A resposta está nas fontes


          A universidade, ao proporcionar conhecimentos, confere aptidão para perguntar, para descobrir problemas que o não iniciado não vê. Repetiu-se muito, e com razão, que o que caracteriza o ensino universitário é o ser problemático, o que significa estar envolto em interrogantes. Mas, se todos - o professor porque sabe e o aluno à medida que aprende - se dedicam a perguntar, quem responde?

          Não existiria a ciência se a solução deste problema não tivesse sido encontrada. Respondem o método científico, as fontes: a experimentação nas ciências que tratam da matéria e da energia; os textos e documentos nas ciências históricas; a observação nas ciências que tratam dos seres naturais; o método experimental nas ciências práticas etc.

          Conclui-se que a vida acadêmica deveria levar ao desenvolvimento da capacidade de perguntar e de buscar respostas no método científico, nas fontes. Professores e alunos perguntariam, a contestação procederia das fontes.

          Daí que, o processo formativo exige uma dedicação intensa, em qualquer classe de conhecimentos e parcelas do saber, devido à constante evolução científica e tecnológica. Em consequência, o homem de nossa época padece de uma limitação insuperável, ante o imenso acúmulo de conhecimentos existentes.

          Qual é o alcance, o efeito desta limitação? Qual é a situação intelectual que provoca? Não haveria algum caminho para superar essa rigorosa exigência de limitação que o saber atual impõe ao homem? Não seria possível obter uma visão ampla que compreendesse todo o conjunto do saber, uma visão totalitária? Ao longo desse século, não faltaram sugestões para consegui-la. Entretanto, ainda não foi alcançada e nunca o será. Ela é utópica. Essa intenção de «saber tudo de tudo» faz lembrar a proposta «sereis como deuses», que deu no que deu!, portanto...

 

O desafio continua

 

          Em seu livro, «O que é uma universidade», Luiz Jean Lauand oferece elementos úteis para a especialização do jornalista científico. Ele destaca que o modo de realizar a formação universitária deve ser filosófico se se pretende que a Universidade seja algo mais que simples instituição profissionalizante. Somente à luz desses critério pode-se compreender a crescente descaracterização, a perda de identidade que a Universidade vem sofrendo face à «concorrência» das indústrias, empresas e bancos na preparação de seus quadros.

◆ O que fazer ◆
Reescreva em forma de lista o parágrafo do texto sobre a universidade que começa com «Não existiria a ciência», conservando os fatos principais.

◆ Trecho de dados ◆
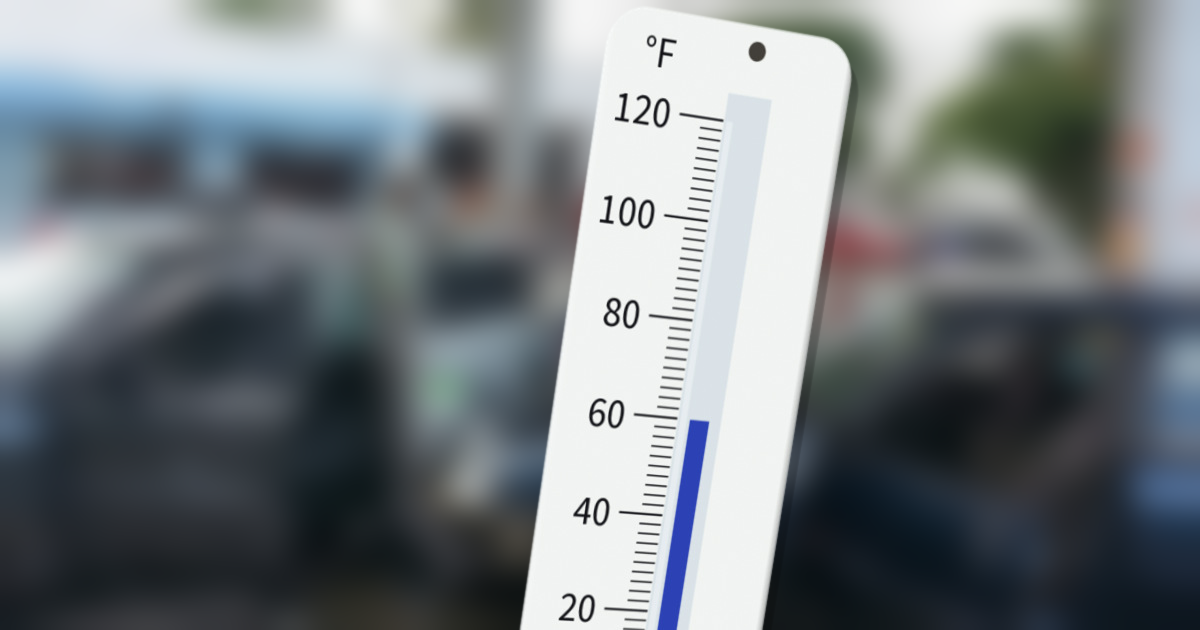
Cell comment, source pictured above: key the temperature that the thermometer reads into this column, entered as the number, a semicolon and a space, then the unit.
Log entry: 60; °F
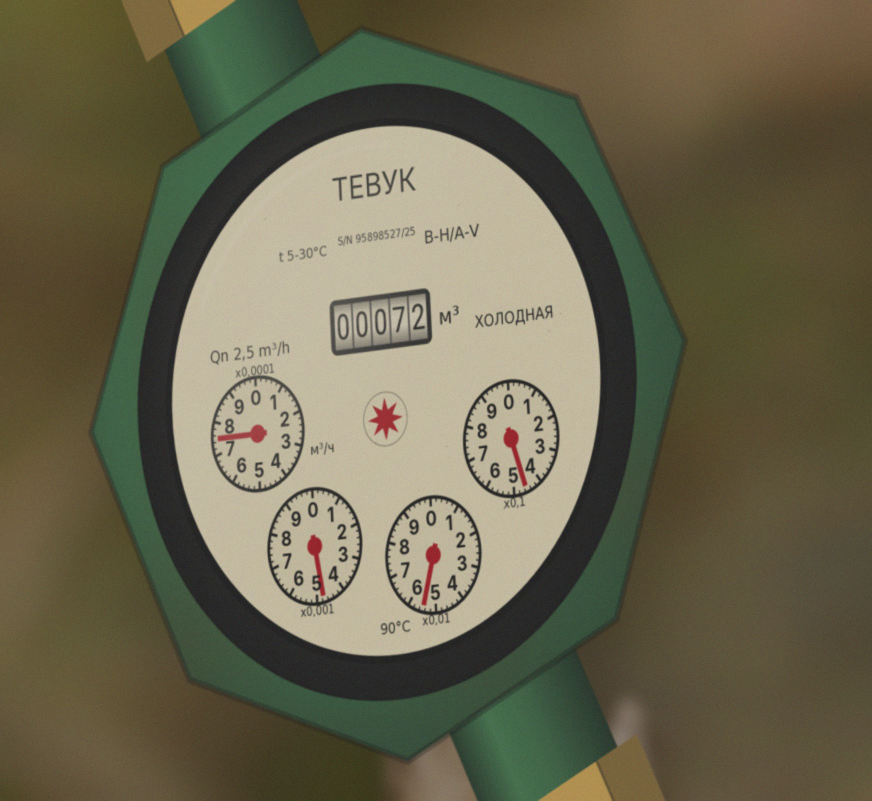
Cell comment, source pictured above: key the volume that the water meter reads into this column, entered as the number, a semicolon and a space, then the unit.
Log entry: 72.4547; m³
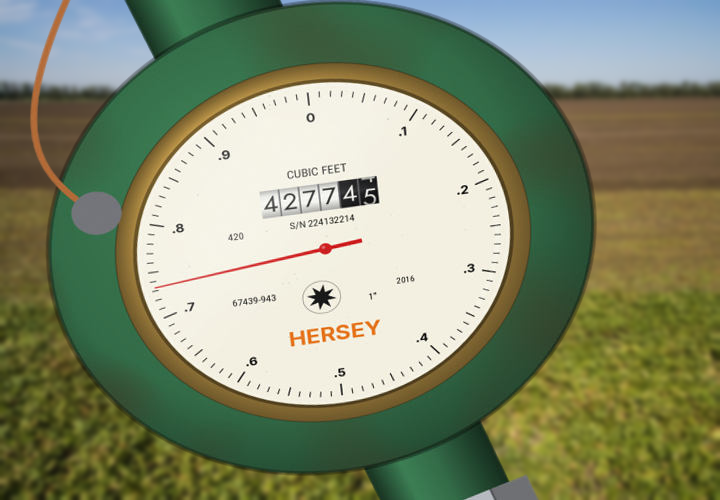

◆ Resposta esperada ◆
A ciência só existe porque se encontrou quem responde às perguntas: o método científico, as fontes. Entre elas:
- ciências que tratam da matéria e da energia: a experimentação
- ciências históricas: os textos e documentos
- ciências que tratam dos seres naturais: a observação
- ciências práticas: o método experimental